Baptiste, who has co-founded or helped run a number of tech companies, and fellow Urban.Us co-founder Shaun Abrahamson, (pictured above) an investor in early-stage companies, are among the early adopters trying to power the success of these startups. Urban.Us, a public benefit corporation that funds startups that help cities, has been growing a network of 300 advisors to help those startups and to identify new companies and trends. Urban.Us also convenes an annual conference in April, bringing to Wynwood some of the best urban tech entrepreneurs from around the world.

Some of these urban tech startups use the “sharing economy,” which allows people to take advantage of underutilized assets, like a spare bedroom or time in their schedule to drive. Uber and Lyft, both ride services that entered South Florida — in violation of local regulations — this summer, are perhaps the most visible of this new breed of technology and in hundreds of cities around the globe.

Other urban tech startups, such as Nest, are based on technology helping you to make your spaces — home, work, car — safer, as well as cleaner and greener. Still others, like Waze for traffic, use the crowd or social media to help you navigate the urban jungle.

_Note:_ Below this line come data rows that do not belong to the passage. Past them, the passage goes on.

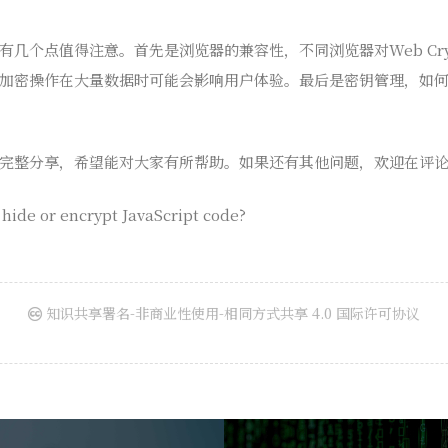
几个点值得注意。首先是浏览器的兼容性，不同浏览器对Web Cryp
加密操作在大量数据时可能会影响用户体验。最后是密钥管理，如
完整分享，希望能对大家有所帮助。如果还有其他问题，欢迎在评
hide or encrypt JavaScript code?
知识共享署名-非商业性使用-相同方式共享 4.0 国际许可协议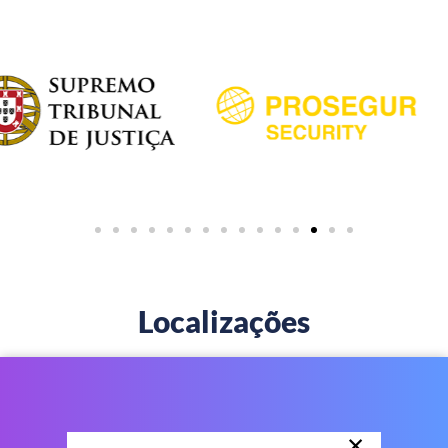
Localizações
×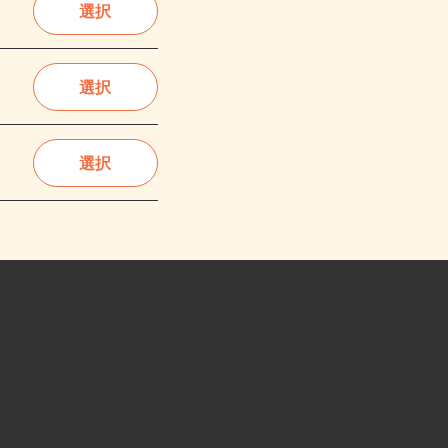
選択
選択
選択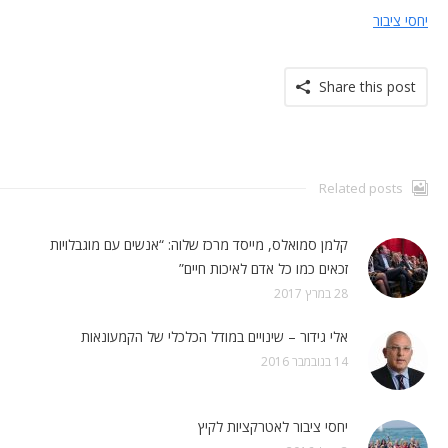
יחסי ציבור
Share this post
Related posts
קלמן סמואלס, מייסד מרכז שלוה: “אנשים עם מוגבלויות
זכאים כמו כל אדם לאיכות חיים”
28 במרץ 2017
אלי גידור – שינויים במודל הכלכלי של הקמעונאות
14 בנובמבר 2016
יחסי ציבור לאטרקציות לקיץ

Fueling this trend is this global urban reality: More than half the world now lives in cities, and in 30 years, 70 percent will live in cities, Abrahamson said. Large cities now consume two-thirds of the world’s energy and create over 70 percent of global CO2 emissions. In the United States, 80 percent of residents already live in cities, stretching resources. And with urban renaissances taking place in the heart of many cities, downtown neighborhoods are experiencing unprecedented growth.

You don’t have to look far to see this trend playing out: The population of downtown Miami — Brickell through Wynwood — has doubled since 2000, to a projected 80,750 residents in 2014. Forty-six percent of those residents are young professionals, ages 25 to 44, according to the Miami Downtown Development Authority’s just-released 2014 Demographics Report. During the day, 222,000 people inhabit Miami’s urban core.

And the growth is not expected to let up. The Miami DDA report projects a population of nearly 100,000 in five years. Fueling that projection: There are about 23,000 condo units currently in the pipeline in the greater downtown region, according to the DDA. Since 2000, more than 22,000 condo units have come online in downtown Miami.

Fort Lauderdale is also experiencing an urban living surge, with 23 condo towers now in some stage of development, according to CraneSpotter’s research. Locally and around the globe, cities struggle with how to handle the surge — from infrastructure to energy to transit to safety. Some governments are actively involved in addressing these issues. But increasingly, it is private businesses, particularly startups, that are creating solutions to ease conditions or potentially change habits.

“If cities don’t change dramatically in the next 30 years, then we have to rethink society. Mayors and people in the cities are ultimately going to decide what will happen with climate change. Who solves this? I don’t think it is fair to ask local governments to do this,” said Abrahamson, in an interview in Urban.Us’ Wynwood office.